Extract provided –
☆ ☆ ☆

# Set Ups?



## Rod Hawg (Jan 13, 2011)

SO just curious how you guys set up for Flatties. I fish only Channels but are really after some monster Flatties soon. So how do you set up? You fish live or dead bait? Treble or Circle hooks? Rod Length? Depth of the fish? Time of Day? I'm just trying to gather info so when I go for them I'll know a little bit. Thanks!


----------



## fishdealer04 (Aug 27, 2006)

I fish the Ohio River mainly and target all 3 species. I fish for blues more so than any of the other 2 but still catch them all.

I use 8 ft. St. Croix Classic Cat Rods Heavy Action
30 Vicious Offshore mono with a 50 lb leader
8/0 circle hooks

That is my setup that I use for all 3 species. Weight all depends on the situation but I use 6 and 8 oz no-rolls when anchor fishing and 8 oz egg sinkers when drifting

I use cut bait 80% of the time and live shad about 20% of the time.


----------



## smoothkip25 (Nov 17, 2008)

I run 7'10" Quantum Big Cat Hvy action rods 
Abu Garcia 7000Ic3s spooled with 50# mono and 60# to 80# leader
I run either 10/0 Gamakatsu Octopus hooks or 10/0 Owner circle hooks.
I run live baits most of the time suckers, bass, gills, carp, etc. but i have also caught some good fish on cut shad. I fish the Muskingum River 90% of the time but at times hit a few lakes. I usually have my best luck after the sun goes down for flatheads. Patience is the biggest thing you need to be a successful Flathead fisherman!


----------



## catfish_hunter (May 31, 2005)

Most flathead fisherman that you will talk to dont have 1 set up that they use 100% of the time, but maybe have a "favorite" set up that prefer. 

My favorite set up for flatheads is a Grandt All American Series DR70C Rod, paired with an Abu 7000. This is a more expensive set up, but the rod has a unconditional life time warranty. You obsolutely cannot beat that! This set up will cost $167 new for the rod, and you can pick up the reels from Ebay in good condition for bout $75. 

Some of the other set ups that I use especially when i know my rods will be slamming against rods and other things include:

Rods:
Quantum Big Cat 7'6 Med Hvy
Bass Pro Cat Maxx 7' Med Hvy
Eagle Claw GOII Granger 7' Med Hvy
the Quantum Big Cat and Cat maxx rods you can find new for about $50-60. the eagle claw rods are about $30 

Reels:
Shimano Triton 200g 
Penn 9/209/210
Okuma Classic 300-450 size.

☆ ☆ ☆

Your instructions –
Carry on the forum thread about flathead catfish tackle setups, beginning directly after its final line.

[Human pose images with keypoint coordinates]
☆ ☆ ☆

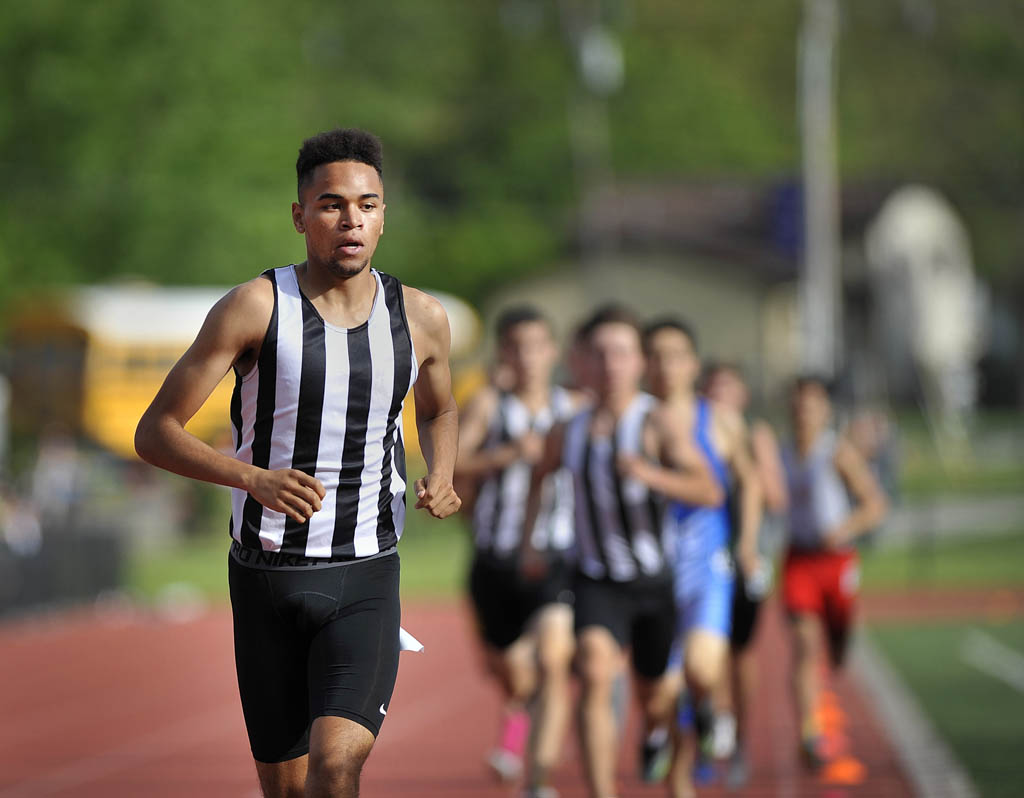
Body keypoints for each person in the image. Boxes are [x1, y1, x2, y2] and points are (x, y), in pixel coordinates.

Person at [134, 128, 461, 798]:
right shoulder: (255, 307)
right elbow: (156, 433)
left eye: (367, 205)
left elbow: (441, 407)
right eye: (333, 204)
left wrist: (444, 472)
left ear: (383, 215)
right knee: (286, 791)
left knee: (337, 769)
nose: (351, 221)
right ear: (300, 215)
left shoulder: (421, 318)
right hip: (265, 580)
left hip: (365, 575)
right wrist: (251, 477)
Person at [522, 305, 722, 798]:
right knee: (592, 672)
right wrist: (530, 539)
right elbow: (538, 477)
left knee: (656, 698)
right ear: (584, 362)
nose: (611, 364)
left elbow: (709, 490)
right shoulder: (567, 429)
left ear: (638, 362)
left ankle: (671, 760)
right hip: (595, 578)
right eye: (601, 353)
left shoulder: (656, 422)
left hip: (654, 581)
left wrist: (652, 474)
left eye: (622, 352)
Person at [455, 306, 581, 797]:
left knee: (553, 660)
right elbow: (454, 461)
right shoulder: (490, 404)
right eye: (517, 347)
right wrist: (507, 455)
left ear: (552, 351)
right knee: (512, 674)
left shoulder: (572, 408)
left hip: (555, 556)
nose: (527, 357)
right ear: (504, 353)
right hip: (494, 558)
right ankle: (520, 718)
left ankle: (541, 778)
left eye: (536, 346)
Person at [638, 321, 762, 798]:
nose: (666, 367)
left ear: (693, 365)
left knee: (703, 670)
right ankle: (676, 770)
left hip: (708, 565)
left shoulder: (721, 420)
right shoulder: (637, 419)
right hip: (651, 570)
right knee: (662, 695)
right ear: (645, 364)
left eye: (676, 356)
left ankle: (707, 712)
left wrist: (748, 542)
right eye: (657, 356)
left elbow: (748, 482)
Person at [780, 375, 887, 769]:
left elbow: (875, 504)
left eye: (811, 404)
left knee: (837, 648)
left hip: (837, 561)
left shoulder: (837, 452)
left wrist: (842, 530)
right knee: (804, 645)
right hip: (799, 560)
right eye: (797, 404)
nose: (803, 412)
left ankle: (841, 642)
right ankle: (811, 731)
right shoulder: (782, 452)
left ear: (824, 409)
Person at [702, 361, 787, 788]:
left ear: (742, 397)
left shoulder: (755, 435)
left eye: (727, 389)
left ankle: (739, 736)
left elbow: (776, 496)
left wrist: (752, 465)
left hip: (748, 558)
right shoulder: (694, 430)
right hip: (705, 558)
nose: (719, 397)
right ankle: (711, 729)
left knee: (739, 653)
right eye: (712, 389)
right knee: (703, 650)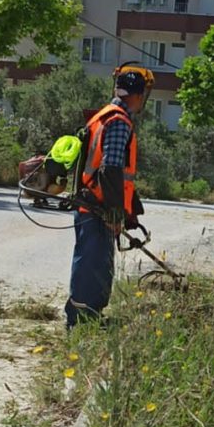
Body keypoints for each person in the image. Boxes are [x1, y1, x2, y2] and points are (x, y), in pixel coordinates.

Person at [65, 62, 153, 328]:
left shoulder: (104, 115)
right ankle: (82, 320)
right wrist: (115, 210)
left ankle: (86, 316)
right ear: (139, 96)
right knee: (93, 265)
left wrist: (129, 211)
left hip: (93, 203)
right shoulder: (118, 122)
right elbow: (111, 168)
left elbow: (117, 172)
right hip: (99, 208)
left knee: (93, 263)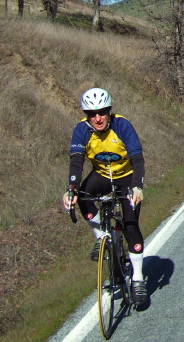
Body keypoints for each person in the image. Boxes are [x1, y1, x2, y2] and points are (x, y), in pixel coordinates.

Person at [63, 88, 148, 306]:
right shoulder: (82, 130)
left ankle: (138, 278)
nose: (98, 118)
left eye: (102, 112)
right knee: (82, 195)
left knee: (130, 225)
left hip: (126, 176)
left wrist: (137, 186)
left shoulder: (122, 126)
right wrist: (71, 188)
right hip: (102, 174)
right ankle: (102, 236)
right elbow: (76, 162)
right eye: (92, 114)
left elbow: (137, 159)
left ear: (109, 111)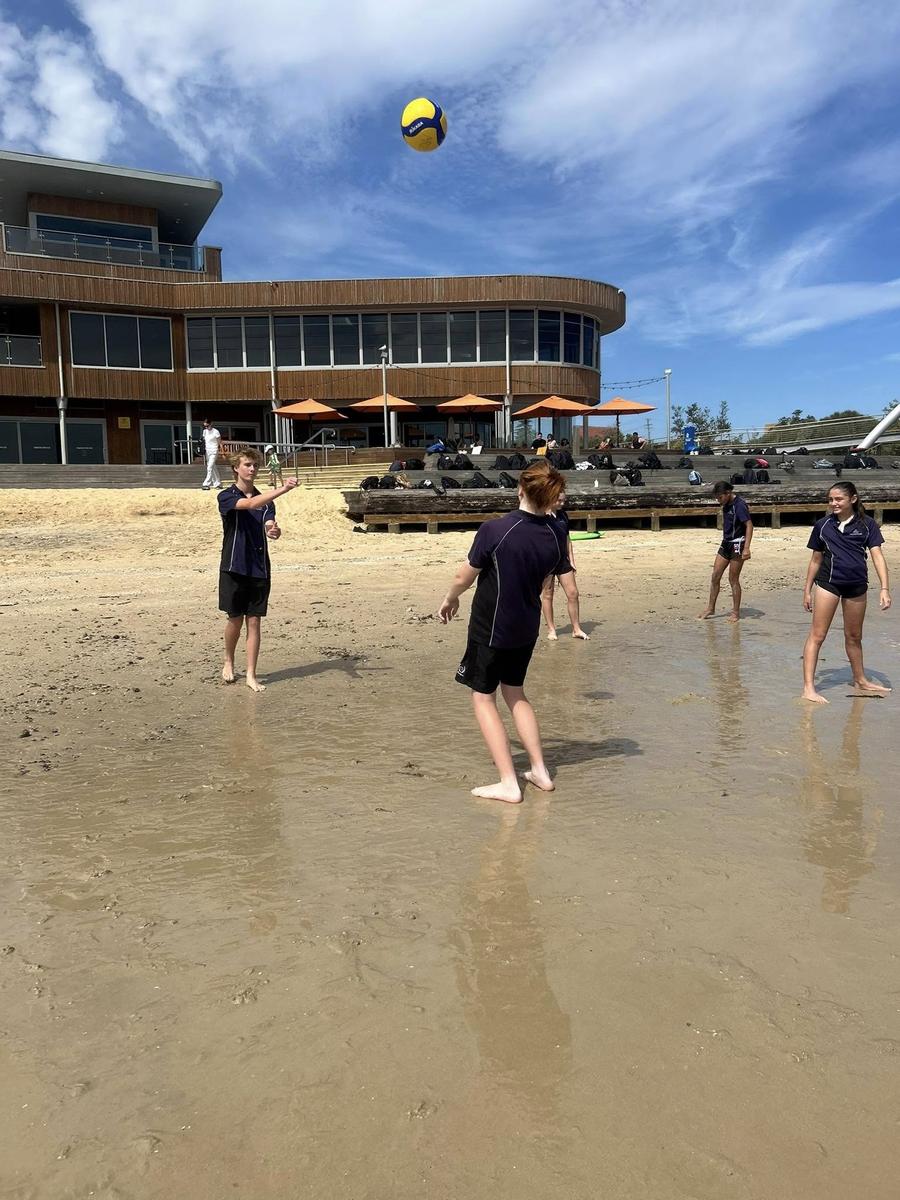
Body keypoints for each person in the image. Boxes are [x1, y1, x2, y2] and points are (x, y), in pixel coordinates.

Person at [438, 462, 567, 803]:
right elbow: (547, 578)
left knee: (483, 698)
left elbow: (463, 577)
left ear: (520, 490)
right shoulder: (557, 532)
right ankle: (539, 771)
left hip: (492, 627)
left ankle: (509, 783)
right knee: (516, 693)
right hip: (526, 626)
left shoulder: (496, 529)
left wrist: (450, 599)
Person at [801, 481, 891, 703]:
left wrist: (884, 588)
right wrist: (807, 590)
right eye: (831, 500)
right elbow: (815, 560)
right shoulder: (822, 525)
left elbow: (877, 556)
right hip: (828, 584)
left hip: (857, 585)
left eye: (838, 499)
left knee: (854, 636)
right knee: (817, 635)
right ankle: (809, 688)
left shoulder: (868, 524)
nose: (834, 503)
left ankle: (860, 680)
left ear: (853, 499)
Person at [218, 448, 298, 692]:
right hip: (234, 566)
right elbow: (250, 503)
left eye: (255, 465)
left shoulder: (267, 501)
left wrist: (273, 530)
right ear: (236, 468)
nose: (252, 469)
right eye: (247, 465)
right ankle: (229, 660)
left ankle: (251, 674)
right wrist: (284, 488)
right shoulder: (226, 496)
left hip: (259, 567)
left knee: (254, 621)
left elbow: (268, 523)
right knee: (235, 619)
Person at [698, 481, 753, 621]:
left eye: (720, 497)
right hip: (726, 543)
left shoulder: (739, 505)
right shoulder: (726, 504)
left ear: (728, 493)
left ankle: (735, 612)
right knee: (715, 576)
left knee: (733, 579)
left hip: (738, 544)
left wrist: (746, 548)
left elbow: (749, 525)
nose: (718, 500)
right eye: (717, 498)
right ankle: (711, 608)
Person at [541, 486, 590, 640]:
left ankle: (576, 629)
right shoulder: (541, 515)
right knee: (548, 594)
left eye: (564, 500)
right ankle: (551, 630)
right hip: (547, 560)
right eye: (559, 500)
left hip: (563, 560)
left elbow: (567, 539)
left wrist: (572, 560)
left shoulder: (563, 515)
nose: (562, 503)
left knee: (573, 593)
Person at [201, 417, 223, 490]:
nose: (206, 427)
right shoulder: (205, 432)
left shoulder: (215, 431)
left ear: (211, 424)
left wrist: (222, 452)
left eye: (207, 426)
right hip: (207, 451)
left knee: (209, 467)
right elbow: (204, 441)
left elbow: (219, 442)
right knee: (213, 467)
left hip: (214, 450)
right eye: (204, 426)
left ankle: (206, 484)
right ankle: (218, 484)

☆ ☆ ☆

Answer to the problem –
Basically any larger levelwind reel will work, I use regular hooks so a loud clicker is a must. The shimano triton reels are some of the best levelwind reels on the market for flatheads IMO. Next to an Abu 7000. You can pick them up on ebay for about $40-60. Any penn levelwind reel is good for flatheads, they are hard to set up to cast a long distance though, but if your dropping your baits they are great reels and you can pick them up on ebay for about $30 just be careful to not get one that was used in saltwater and all pitted up. The okumas are decent reels but they are made kinda cheap, they do have a good clicker but they pull out really easy so it makes it kinda hard to use in a river where there is a decent amount of current. but you can find them for about $25 on ebay.


----------



## Rod Hawg (Jan 13, 2011)

Thanks for the info. I've caught Blues in Virginia. My best was 30lbs. while my dad caught a 70lb. Blue. Are their BLues in Ohio other than the Ohio River? Just curious. I'd enjoy fishing for them. But those Flatties I'm sure are fun to catch to.


----------



## smoothkip25 (Nov 17, 2008)

Soon there will be some good fish in Dillon Lake!
http://catfishingwithsmooth.blogspot.com/2011/01/dillon-lake-bluecat-update.html


----------



## Rod Hawg (Jan 13, 2011)

Alright. Is that lake in Central or Southern Ohio. I live up in the North of Ohio.


----------



## AkronCATS (Nov 5, 2008)

I sent an email to the ODNR asking about stocking flats and blues in the Akron area. They said they have no plans but mentioned that Dillon Lake was kind of a test to see how it goes. So we can hope that if the blues do well there, that we may see them up this way in the future. As for flats, the closest to Akron is probably Mosquito, Tappan, Salt Fork, Clen Denning, and an outside chance at one from West Branch, Atwood, or Mogadore.


----------



## Rod Hawg (Jan 13, 2011)

I'm saying my prayers. I absolutely love Blues and I hope that they do well in Dillon. It would be nice if they were stocked in Akron.


----------



## smoothkip25 (Nov 17, 2008)

I hope the meat hunters release these soon to be giants from dillon. I can see these blues moving through the spillway into the Licking and on to the Muskingum, But i think some will stay in Dillon and grow to be Giants. There is a large amount of shad in Dillon and really hope some take off here! It would be great to drift Dillon in the late winter to catch these blues in the future! Its all up to the people that catch and release, Hope it all catches on. I also hope they stock other lakes throughout ohio with these fish to breakup this boring non flathead season that we got in the great Buckeye state!


----------



## Joey209 (Oct 17, 2007)

There are blues in muskingum!!! I hope they really take off in the next 10 or so yrs now though!!!!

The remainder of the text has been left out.